ヒュオッ、とビルの谷間から強い風が吹き抜けた。
「あっ」
ふわりと舞い上がる、メイド服のスカート。
反射的に目を閉じるべきだった。けれど、あまりの光景に視線が釘付けになる。
そこに見えたのは、白いフリルに包まれた――愛らしいドロワーズ。
「え」
「あ」
スカートが戻り、気まずい沈黙が流れる。
やってしまった。女の子が女の子のパンツを見るのと、男装した「男子(仮)」が見てしまうのとでは、意味が全く違う。
今の私は、彼女にとって「男の子」なのだ。
「ご、ごめん! わざとじゃなくて!」
「い、いえ! あの、お見苦しいものを……」
「み、見苦しいだなんて全然! むしろ可愛かった! いや、そうじゃなくて!」
パニックだ。
なにを口走っているんだ私は。
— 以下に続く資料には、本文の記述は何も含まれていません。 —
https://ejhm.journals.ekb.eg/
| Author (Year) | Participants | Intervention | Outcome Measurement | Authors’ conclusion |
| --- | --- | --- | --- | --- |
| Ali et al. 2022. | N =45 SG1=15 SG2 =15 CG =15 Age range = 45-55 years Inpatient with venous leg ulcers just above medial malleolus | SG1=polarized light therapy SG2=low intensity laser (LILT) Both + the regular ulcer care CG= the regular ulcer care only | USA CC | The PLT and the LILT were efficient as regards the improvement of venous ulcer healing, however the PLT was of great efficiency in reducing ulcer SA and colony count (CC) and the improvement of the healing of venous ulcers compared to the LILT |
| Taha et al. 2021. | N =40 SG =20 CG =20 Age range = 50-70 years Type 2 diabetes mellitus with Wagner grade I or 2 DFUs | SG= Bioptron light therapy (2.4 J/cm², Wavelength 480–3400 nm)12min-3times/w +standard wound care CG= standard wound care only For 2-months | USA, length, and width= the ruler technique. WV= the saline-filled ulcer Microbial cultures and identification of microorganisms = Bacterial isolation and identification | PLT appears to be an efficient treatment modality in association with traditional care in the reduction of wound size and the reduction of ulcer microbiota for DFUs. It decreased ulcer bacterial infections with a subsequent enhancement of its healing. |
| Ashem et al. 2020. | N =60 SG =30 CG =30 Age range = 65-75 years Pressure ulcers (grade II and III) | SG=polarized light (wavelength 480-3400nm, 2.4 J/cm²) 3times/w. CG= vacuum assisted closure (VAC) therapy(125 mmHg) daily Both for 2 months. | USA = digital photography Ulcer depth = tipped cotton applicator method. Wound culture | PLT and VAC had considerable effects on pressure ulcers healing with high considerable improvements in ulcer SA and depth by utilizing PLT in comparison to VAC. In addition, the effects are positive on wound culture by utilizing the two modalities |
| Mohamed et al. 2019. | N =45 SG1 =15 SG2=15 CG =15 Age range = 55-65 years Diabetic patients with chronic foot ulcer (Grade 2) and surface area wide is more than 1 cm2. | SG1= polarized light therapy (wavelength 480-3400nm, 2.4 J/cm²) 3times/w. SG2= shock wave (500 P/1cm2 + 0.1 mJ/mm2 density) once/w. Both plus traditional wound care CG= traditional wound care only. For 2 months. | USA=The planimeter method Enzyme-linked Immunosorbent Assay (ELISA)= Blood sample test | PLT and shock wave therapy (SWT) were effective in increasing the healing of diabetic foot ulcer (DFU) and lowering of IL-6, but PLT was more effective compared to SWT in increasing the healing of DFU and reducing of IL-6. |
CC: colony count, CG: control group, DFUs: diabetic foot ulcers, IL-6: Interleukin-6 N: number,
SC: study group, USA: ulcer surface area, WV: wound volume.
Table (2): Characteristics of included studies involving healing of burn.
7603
変態か。
「そ、その、ドロワーズ……すごく似合ってます! こだわりを感じるというか!」 「あ、ありがとうございます……?」
彼女はきょとんとして、それから少しだけ嬉しそうにはにかんだ。
よかった、引かれてはいない……のか?
そこで、ポケットのスマホが震えた。
ハッとして画面を見ると、出番の時間が迫っている。
「やば、もうこんな時間だ。ごめんね、もう行かなきゃ。君も、早く中に戻るんだよ」
「ちょ、ちょっと待って!」
背を向けた私を、彼女が呼び止めた。
振り返ると、彼女はもじもじと指を絡ませて、上目遣いで私を見ている。
「あ、あの、お礼を……そのぉ……」
「お礼なんていいよ。……あ、でも」
私はポケットからメモ帳を取り出し、裏にさらさらと自分の連絡先を書き込んだ。
それを彼女に手渡す。
「これ、僕の番号。またあいつらに絡まれたら、すぐにかけて。飛んでくるから」
「え……」
「それじゃ!」
呆気にとられる彼女に手を振り、私は駆け出した。
心臓が、早鐘を打っている。
不良への恐怖か、それとも――あんなに可愛い子と話せた興奮か。
今の私には、まだ分からなかった。
これが初恋の始まりだなんて、思いもしなかったから。
私に訪れた春は、春一番のように突然で、激しくて。
そして――少しだけ、複雑な味がした。